Окна моего дома — что глаза человека — ясные, добрые, беззащитные, а округлости спинок дивана, кресла и абажура торшера — что извивы его внутренних органов. Я смотрел на Эстер как бы со стороны и видел желанную добычу, которую можно взять силой, осквернить чужую жену, передать ее мужу послание, закодированное в твоей сперме. Губы ее беззвучно шевелились, очевидно, она выговаривала нашему сыну, который, должно быть, сидел в кухне и на столе, за которым через час мы будем есть, делал уроки. В распоряжении Ричи были гостиная, библиотека, его собственная спальня немалых размеров, однако он предпочитал заниматься здесь, где его мать расставит тарелки и разложит салфетки, где у самой головы бормочет и поет крохотный «сони». Я этого не понимаю. Вернее, я так говорил во время неоднократных наставлений сыну, потому что в душе объяснял это пережитком примитивной тяги к домашнему очагу. Телевизор с его неотразимой притягательной силой, с его дурным очарованием — подобие пламени. Входя в комнату, мы машинально включаем «ящик», и на экране явственнее, чем неопалимая купина, появляется говорящее лицо. По сравнению с кухонным теплом и толкотней остальной дом действительно кажется пустыней двенадцатилетнему мальчишке, который, может быть, вдобавок верит если не в привидения, как во времена моего средневекового детства, то в реальных грабителей, насильников и накачанных наркотиками бродяг — из-за них-то обитатели нашей уединенной респектабельной, располагающей к налету улицы вынуждены носить кожаные кармашки с ключами, предмет столь же необходимый, как молитвенник в руках священника. Ни одна часть города не расположена от любой другой дальше, чем в часе езды на автобусе или на метро, а идеалы демократии вкупе с общепринятой демократичностью одежды не позволяют ограничить доступ кого бы то ни было куда бы то ни было. В наше время по костюму преступника не отличишь от преподавателя, и у нас на улице многоязычный студент-идеалист, прибывший по обмену из Африки, и какой-нибудь свихнувшийся неуловимый мститель из гетто — как кошки ночью — оба серы. Десять лет назад тридцатилетнюю дочь миссис Элликотт затащили в расположенный неподалеку приятный скверик с цветущими рододендронами, изнасиловали и задушили. Ее крики о помощи соседи приняли кто за телевизионные вопли, кто за скрежет автомобильных шин. После этого происшествия сквер переименовали, но преступника не нашли.

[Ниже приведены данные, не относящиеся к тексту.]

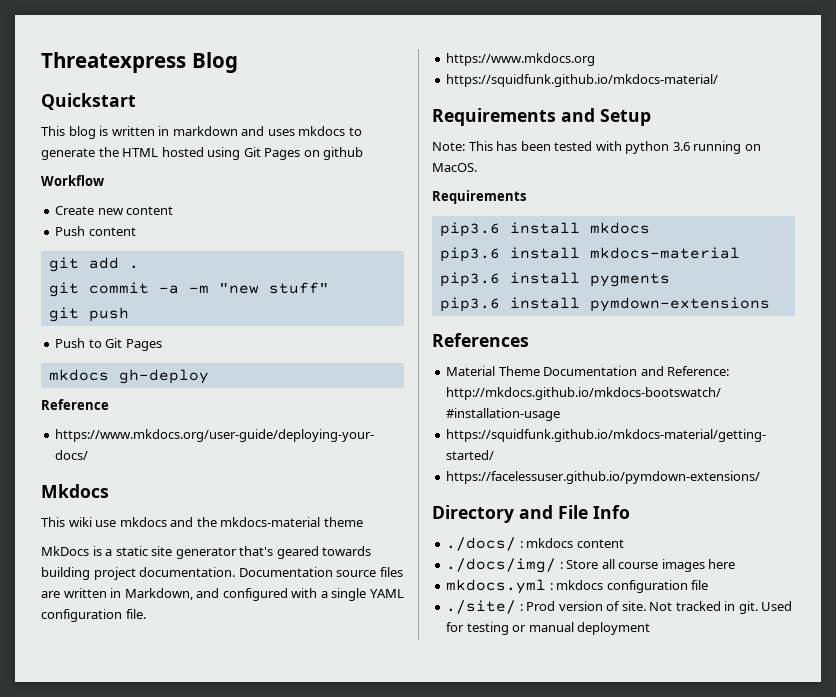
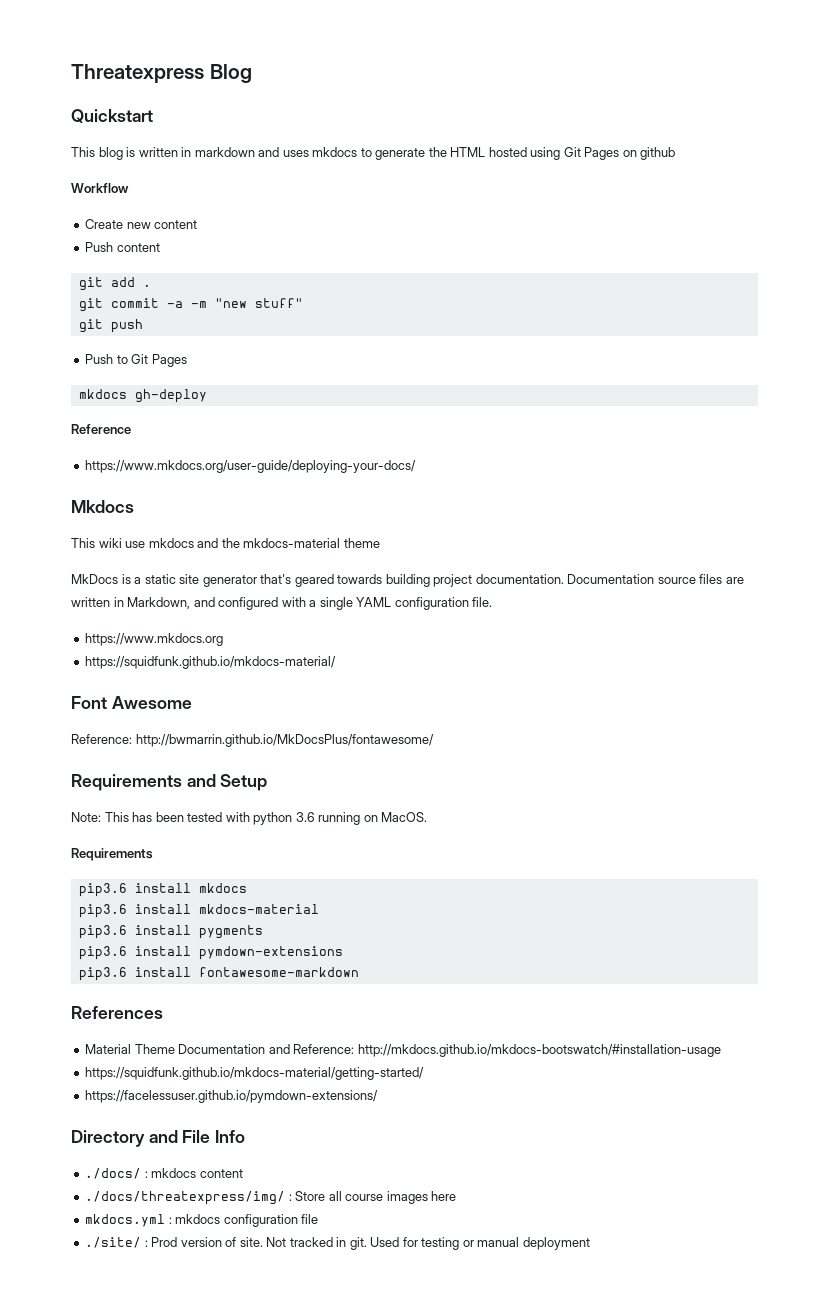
(719, 80) none -> [71,696,192,709] [71,734,434,747] // Font Awesome // Reference: http://bwmarrin.github.io/MkDocsPlus/fontawesome/
(770, 304) none -> [78,967,359,981] // pip3.6 install fontawesome-markdown
[446,558,557,573] ./docs/img/ -> [85,1191,286,1205] ./docs/threatexpress/img/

Я вошел в прихожую. Прикрепленные к стене скамьи для пакетов и сумок были завалены журналами и книгами. После коммерческого успеха книжки одного раввина, задавшегося вопросом, почему плохим людям везет, а хорошим — нет (или наоборот, не помню), священнослужители принялись строчить сочинения с такой же быстротой, как и южане, и многие труды присылались мне наряду с написанными на деньги благотворителей учеными трактатами в тисненных золотом переплетах об Афанасии и других отцах церкви. Я повесил на прочную дубовую вешалку шарф и высокую шляпу (она выглядит помпезно, знаю, зато я ни разу не застудил голову с тех пор, как купил ее в аэропорту Шэннон на другой день после просмотра рукописной «Книги Келлса» с цветными миниатюрами, куда я заглянул и — разочаровался) и, сунув в рот трубку, с кейсом в руке прошел налево, в свою библиотеку. Мне хорошо и уютно в этой комнате.
Как я и предполагал, Эстер слышала, как стукнула дверь, и вышла в коридор. Почему женские шаги звучат воинственнее, чем мужские? Высокими каблуками это не объяснишь, в самой женской природе заложена особая энергетика, пританцовывание и прыгучесть. И вот она вошла, все сто фунтов знакомого тела, и ощущение, что она — чужая жена, желанная добыча, — мгновенно улетучилось. От Эстер несло скукой, как от белья с высохшим, застарелым потом, скукой смертельной, способной нагнать тоску на других. Я с трудом сдержал зевоту, даже челюстям сделалось больно.